Tasks to complete
a) In the column about the trophy chaps, where do the chaps hang?
b) Extend the trophy chaps column past its final sentence, keeping the same voice and picking up from the moment beside the chaps.

Weekly Posting of the Conservative Cow Doctor

 

Trophy Chaps

Although the state run media drop hints the recession is behind us, I have been turning little used items into cash. One evening after dinner, my trophy wife and I were making a list of potential garage sale items when she asked, “What about your thousand dollar chaps, any chance you could part with them?”

I looked across the living room to the post where they hang and said, “I don’t think so. Even world famous cowboys like Larry Mahan don’t have thousand dollar chaps, I better keep them.”

“Whatever,” she said as she excused herself from the table.

I slid my chair back, grabbed my coffee cup, and walked over to admire my trophy chaps. I sipped my coffee, brushed the dust off the silver conchos, and quietly thought about the agonizing memories hidden deep inside the steer hide.

Data segment
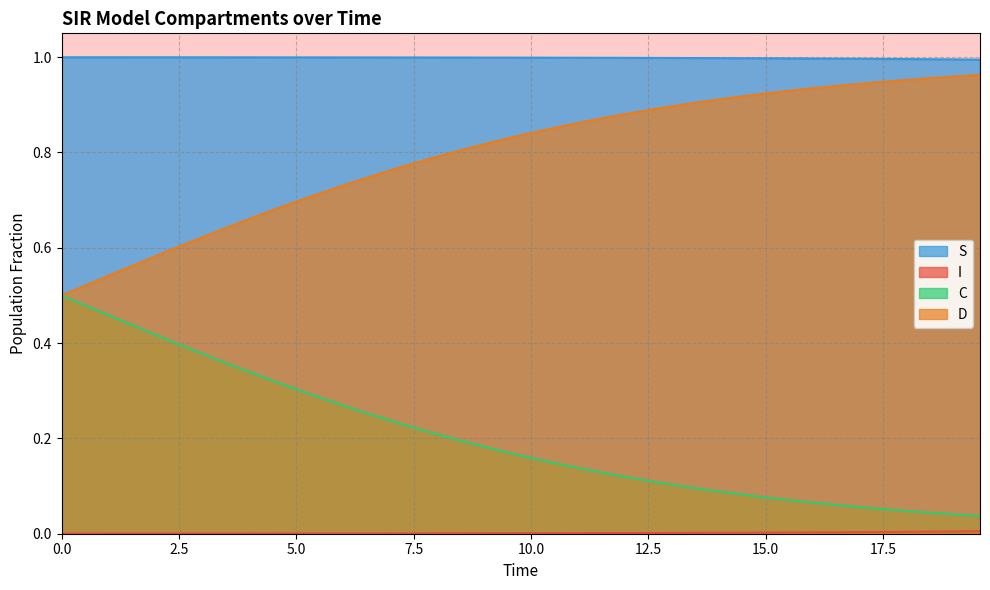

Which series has the largest total across all categories?

S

Answers to this exercise
a) On a post in the living room.

b)
My trophy chaps story begins one June morning thirty years ago. I was building fence that summer and I was driving the tractor with the post-hole digger through the barnyard. My older brother, Dana, crawled over the fence and hollered, “Hey, I just shot that brainer steer; drag him down to the bone pile, please.”

I whipped into the corral, chained the steer to the tractor and dragged him across the meadow. I skidded to a stop, hopped off the tractor, and flipped the steer towards the bank. To my amazement, all the hair on the down side of the carcass had been stripped clean and there shone a perfect, hairless, double-rafter brand scar. “Wouldn’t it be great to make a pair of batwing chaps with your brand scar on the leg?” I quietly thought to myself. “If I were to drag this steer around the pasture again, I would have all the hair off the other side and the hard part of the tanning process would be done.” So I did.

That evening I explained my plan to my trophy wife as I proudly unrolled the green hide to display the magnificent brand. She dutifully smiled and shook her head; as usual she lacked my level of enthusiasm for another of my projects. Undeterred, I grabbed the phone, called Tandy Leather Company, and ordered a deluxe, do-it-yourself, leather tanning kit. For the grand total of $19.95, plus the use of Mom’s old laundry tub, “Double Rafter Tannery and Leather-Crafters” was in production. It is great starting a business from scratch.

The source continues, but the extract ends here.